Digital dilemma: Church needs to show how Gospel is best search result

Having a Catholic presence online isn't enough for effective evangelization, the Vatican said.

The church must develop "a new way of thinking" in order to find ways that engage and help people meet Christ, it said.

The Pontifical Council for Social Communications announced Sept. 29 that Pope Benedict XVI had chosen "Social Networks: Portals of Truth and Faith; New Spaces for Evangelization" as the theme for World Communications Day 2013.

The pope chose the theme in the context of the Year of Faith and amid fresh calls for launching a new evangelization.

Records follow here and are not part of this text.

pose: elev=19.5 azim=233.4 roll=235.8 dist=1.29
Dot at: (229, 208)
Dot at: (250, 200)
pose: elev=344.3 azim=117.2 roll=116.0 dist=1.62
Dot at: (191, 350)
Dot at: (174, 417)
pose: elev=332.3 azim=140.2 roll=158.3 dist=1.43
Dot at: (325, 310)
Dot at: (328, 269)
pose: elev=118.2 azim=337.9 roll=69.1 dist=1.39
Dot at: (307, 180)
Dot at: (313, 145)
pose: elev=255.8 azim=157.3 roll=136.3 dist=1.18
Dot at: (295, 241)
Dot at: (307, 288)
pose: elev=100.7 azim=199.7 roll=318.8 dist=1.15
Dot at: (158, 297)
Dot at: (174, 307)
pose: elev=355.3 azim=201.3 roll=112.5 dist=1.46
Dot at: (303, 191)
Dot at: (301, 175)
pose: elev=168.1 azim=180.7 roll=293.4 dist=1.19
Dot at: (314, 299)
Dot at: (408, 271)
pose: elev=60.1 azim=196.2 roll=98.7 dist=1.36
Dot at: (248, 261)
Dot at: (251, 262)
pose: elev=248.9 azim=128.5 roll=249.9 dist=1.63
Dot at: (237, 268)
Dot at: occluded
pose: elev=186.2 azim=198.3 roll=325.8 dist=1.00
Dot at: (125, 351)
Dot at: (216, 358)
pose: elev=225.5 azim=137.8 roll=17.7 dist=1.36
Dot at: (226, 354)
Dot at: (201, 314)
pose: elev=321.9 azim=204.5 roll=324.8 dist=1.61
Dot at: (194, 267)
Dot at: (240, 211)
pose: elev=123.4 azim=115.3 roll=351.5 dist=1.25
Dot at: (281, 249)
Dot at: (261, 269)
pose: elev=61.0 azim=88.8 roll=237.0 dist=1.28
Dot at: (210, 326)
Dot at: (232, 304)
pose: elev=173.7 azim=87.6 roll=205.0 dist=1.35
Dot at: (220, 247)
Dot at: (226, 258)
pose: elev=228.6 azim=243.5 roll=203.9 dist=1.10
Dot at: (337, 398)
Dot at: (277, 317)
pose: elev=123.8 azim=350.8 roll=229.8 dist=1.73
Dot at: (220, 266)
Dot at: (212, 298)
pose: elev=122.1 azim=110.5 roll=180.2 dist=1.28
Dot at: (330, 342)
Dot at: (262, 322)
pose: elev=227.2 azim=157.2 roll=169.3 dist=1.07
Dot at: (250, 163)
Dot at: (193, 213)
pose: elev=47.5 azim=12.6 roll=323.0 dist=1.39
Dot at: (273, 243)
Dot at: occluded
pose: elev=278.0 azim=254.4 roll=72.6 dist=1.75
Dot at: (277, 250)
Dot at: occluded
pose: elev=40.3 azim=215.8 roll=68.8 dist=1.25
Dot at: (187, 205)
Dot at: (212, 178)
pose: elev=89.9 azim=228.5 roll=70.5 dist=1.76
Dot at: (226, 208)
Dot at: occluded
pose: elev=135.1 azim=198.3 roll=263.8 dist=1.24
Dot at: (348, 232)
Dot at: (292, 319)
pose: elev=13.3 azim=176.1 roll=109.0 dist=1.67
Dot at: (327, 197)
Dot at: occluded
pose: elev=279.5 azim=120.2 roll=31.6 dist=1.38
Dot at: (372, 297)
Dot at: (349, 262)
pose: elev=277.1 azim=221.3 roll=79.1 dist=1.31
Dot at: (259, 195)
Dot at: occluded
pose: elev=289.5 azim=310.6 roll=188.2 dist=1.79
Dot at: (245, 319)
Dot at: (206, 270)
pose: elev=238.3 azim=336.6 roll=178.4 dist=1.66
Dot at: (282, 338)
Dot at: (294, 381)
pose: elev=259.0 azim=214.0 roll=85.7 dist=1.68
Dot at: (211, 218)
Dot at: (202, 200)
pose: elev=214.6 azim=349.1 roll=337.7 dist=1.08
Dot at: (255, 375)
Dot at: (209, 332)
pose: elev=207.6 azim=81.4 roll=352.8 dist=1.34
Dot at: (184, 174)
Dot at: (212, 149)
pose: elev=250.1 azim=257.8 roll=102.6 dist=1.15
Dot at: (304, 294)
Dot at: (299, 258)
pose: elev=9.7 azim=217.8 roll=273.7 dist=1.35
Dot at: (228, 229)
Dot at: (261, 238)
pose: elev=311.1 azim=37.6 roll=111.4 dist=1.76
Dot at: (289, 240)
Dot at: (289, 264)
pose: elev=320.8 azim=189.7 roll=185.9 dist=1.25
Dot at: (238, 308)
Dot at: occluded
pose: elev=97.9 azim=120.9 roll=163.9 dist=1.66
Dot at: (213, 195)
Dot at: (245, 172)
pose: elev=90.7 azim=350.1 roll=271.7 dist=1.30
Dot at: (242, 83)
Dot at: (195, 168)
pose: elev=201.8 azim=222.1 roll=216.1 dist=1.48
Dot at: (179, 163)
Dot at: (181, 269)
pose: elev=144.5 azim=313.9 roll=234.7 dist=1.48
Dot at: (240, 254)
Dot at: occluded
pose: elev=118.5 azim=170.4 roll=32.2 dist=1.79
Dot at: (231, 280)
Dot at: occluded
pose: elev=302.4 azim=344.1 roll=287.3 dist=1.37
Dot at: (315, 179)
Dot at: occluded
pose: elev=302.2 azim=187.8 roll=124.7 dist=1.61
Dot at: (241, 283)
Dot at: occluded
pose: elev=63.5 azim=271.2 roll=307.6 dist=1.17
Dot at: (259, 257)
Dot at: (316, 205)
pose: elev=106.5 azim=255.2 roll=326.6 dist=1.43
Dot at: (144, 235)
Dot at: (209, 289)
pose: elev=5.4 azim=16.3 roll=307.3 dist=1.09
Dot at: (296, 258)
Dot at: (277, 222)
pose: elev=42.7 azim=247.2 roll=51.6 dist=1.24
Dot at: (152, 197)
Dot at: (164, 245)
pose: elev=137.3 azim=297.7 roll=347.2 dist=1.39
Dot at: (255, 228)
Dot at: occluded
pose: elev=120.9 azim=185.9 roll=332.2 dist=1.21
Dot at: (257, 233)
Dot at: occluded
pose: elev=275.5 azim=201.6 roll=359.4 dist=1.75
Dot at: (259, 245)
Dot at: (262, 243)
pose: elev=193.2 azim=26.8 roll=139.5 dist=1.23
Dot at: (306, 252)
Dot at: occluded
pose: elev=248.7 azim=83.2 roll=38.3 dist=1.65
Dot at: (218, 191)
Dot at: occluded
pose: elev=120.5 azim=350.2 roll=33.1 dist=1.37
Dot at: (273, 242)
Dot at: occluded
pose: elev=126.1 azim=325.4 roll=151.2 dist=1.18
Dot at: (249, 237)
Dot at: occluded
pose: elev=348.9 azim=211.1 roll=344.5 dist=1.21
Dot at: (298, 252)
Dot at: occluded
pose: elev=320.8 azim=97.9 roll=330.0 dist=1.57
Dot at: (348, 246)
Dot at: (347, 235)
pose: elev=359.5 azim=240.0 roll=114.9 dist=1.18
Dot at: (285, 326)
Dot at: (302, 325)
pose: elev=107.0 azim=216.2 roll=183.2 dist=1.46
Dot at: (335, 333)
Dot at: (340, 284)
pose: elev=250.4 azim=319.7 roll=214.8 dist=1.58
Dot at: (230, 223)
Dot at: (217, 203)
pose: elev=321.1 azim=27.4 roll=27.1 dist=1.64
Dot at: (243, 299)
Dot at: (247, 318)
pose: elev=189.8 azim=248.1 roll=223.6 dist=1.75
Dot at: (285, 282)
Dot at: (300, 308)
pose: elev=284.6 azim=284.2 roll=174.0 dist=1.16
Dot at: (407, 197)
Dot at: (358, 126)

The digital environment represents new missionary terrain, given that "technology has emerged as part of the fabric of connectivity of human experiences," including how people build relationships and seek knowledge, the social communications council said.

Therefore the church needs to ask: Can technology and digital environments "help men and women meet Christ in faith?" the announcement said.

"It is not enough to find an adequate language, but rather, it is necessary to learn how to present the Gospel as the answer to that basic human yearning for meaning and faith, which has already found expression online," it said.

The new approach will require a new way of thinking because "it is not simply a question of how to use the Internet as a means of evangelization, but instead, (one) of how to evangelize in a context where the lives of people find expression also in the digital arena," the council said.

The church needs to pay special attention to social networks not only because of their enormous popularity, but because they are places "which privilege dialogical and interactive forms of communication and relationships," it said.

Most dioceses will celebrate World Communications Day 2013 on May 12, the Sunday before Pentecost. The Vatican will release the pope's message for the observance Jan. 24, the feast of St. Francis de Sales, patron of journalists.

The day's theme is announced every year on Sept. 29, the feast of the archangels Michael, Gabriel and Raphael.